Enabling High-performance Sampling for Big Data Processing

Jun Wang
Professor of Computer Engineering and Director of the Computer Architecture and Storage Systems (CASS) Laboratory
University of Central Florida
SERC 306
Tuesday, October 22, 2019 - 11:00
In this talk, we aim to demonstrate how to perform sampling in today’s big data processing platforms. We enable both efficient and accurate approximations on arbitrary sub-datasets of a large dataset. Due to the prohibitive storage overhead of caching offline samples for each sub-dataset, existing offline sample based systems provide high accuracy results for only a limited number of sub-datasets, such as the popular ones.

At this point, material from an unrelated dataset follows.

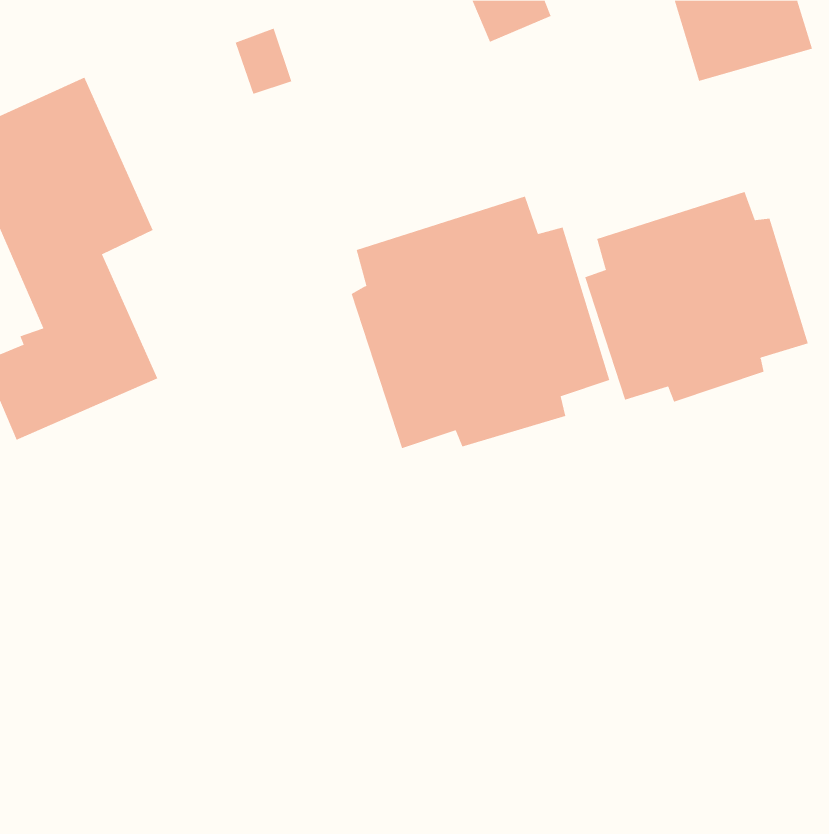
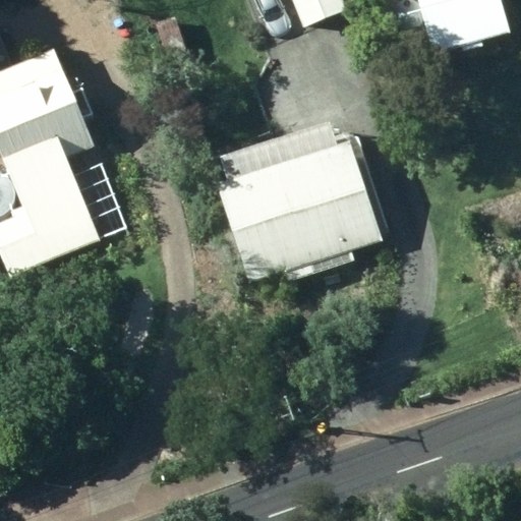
building: [584,191,809,403] -> none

On the other hand, current online sample based approximation systems, which generate samples at runtime, do not take into account the uneven storage distribution of a sub-dataset. They work well for uniform distribution of a sub-dataset while suffer low sampling efficiency and poor estimation accuracy on unevenly distributed sub-datasets.

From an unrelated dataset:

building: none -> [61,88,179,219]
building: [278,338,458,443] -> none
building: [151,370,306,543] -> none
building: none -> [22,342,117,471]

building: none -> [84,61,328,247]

To address the problem, we develop a distribution aware method called Sapprox. Our idea is to collect the occurrences of a sub-dataset at each logical partition of a dataset (storage distribution) in the distributed system and make good use of such information to facilitate online sampling. We have implemented Sapprox into Hadoop ecosystem as an example system and open sourced it on GitHub. Our comprehensive experimental results show that Sapprox can achieve a speedup by up to a factor of 20 over the precise execution.